Material for this task:

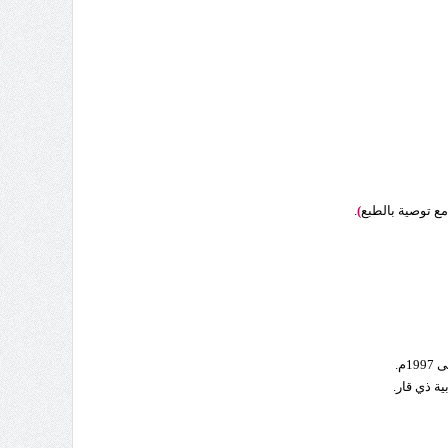
ع توصية بالطبع
)
.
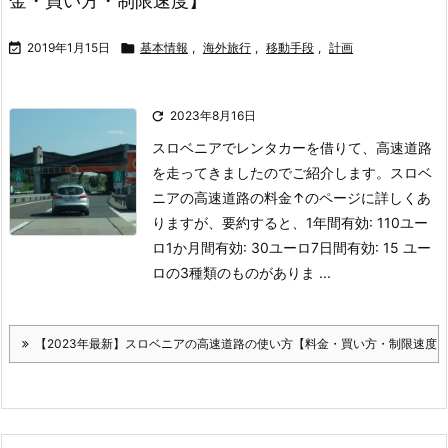
金・買い方・制限速度】

2019年1月15日

基本情報
,
海外旅行
,
移動手段
,
計画

2023年8月16日
スロベニアでレンタカーを借りて、高速道路
を走ってきましたのでご紹介します。
スロベ
ニアの高速道路の料金
↑のページに詳しくあ
りますが、要約すると、
1年間有効: 110ユー
ロ
1か月間有効: 30ユーロ
7日間有効: 15 ユー
ロ
の3種類のものがありま ...
【2023年最新】スロベニアの高速道路の使い方【料金・買い方・制限速度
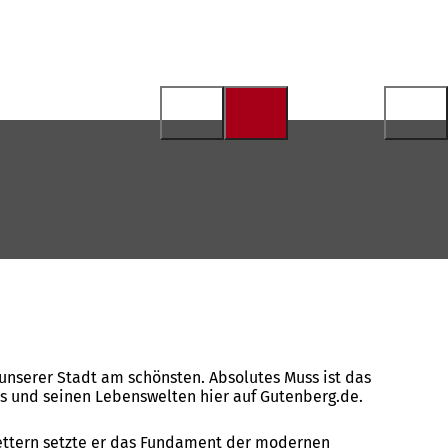
 unserer Stadt am schönsten. Absolutes Muss ist das
 und seinen Lebenswelten hier auf Gutenberg.de.
Lettern setzte er das Fundament der modernen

What you need to do:
Write out the text read from the listing again, swapping "Fundament" for "Grundstein" and changing nothing else. Leave the pictures out.

Answer space:
ع توصية بالطبع
)
.
金・買い方・制限速度】

2019年1月15日

基本情報
,
海外旅行
,
移動手段
,
計画

2023年8月16日
スロベニアでレンタカーを借りて、高速道路
を走ってきましたのでご紹介します。
スロベ
ニアの高速道路の料金
↑のページに詳しくあ
りますが、要約すると、
1年間有効: 110ユー
ロ
1か月間有効: 30ユーロ
7日間有効: 15 ユー
ロ
の3種類のものがありま ...
【2023年最新】スロベニアの高速道路の使い方【料金・買い方・制限速度
 unserer Stadt am schönsten. Absolutes Muss ist das
 und seinen Lebenswelten hier auf Gutenberg.de.
Lettern setzte er das Grundstein der modernen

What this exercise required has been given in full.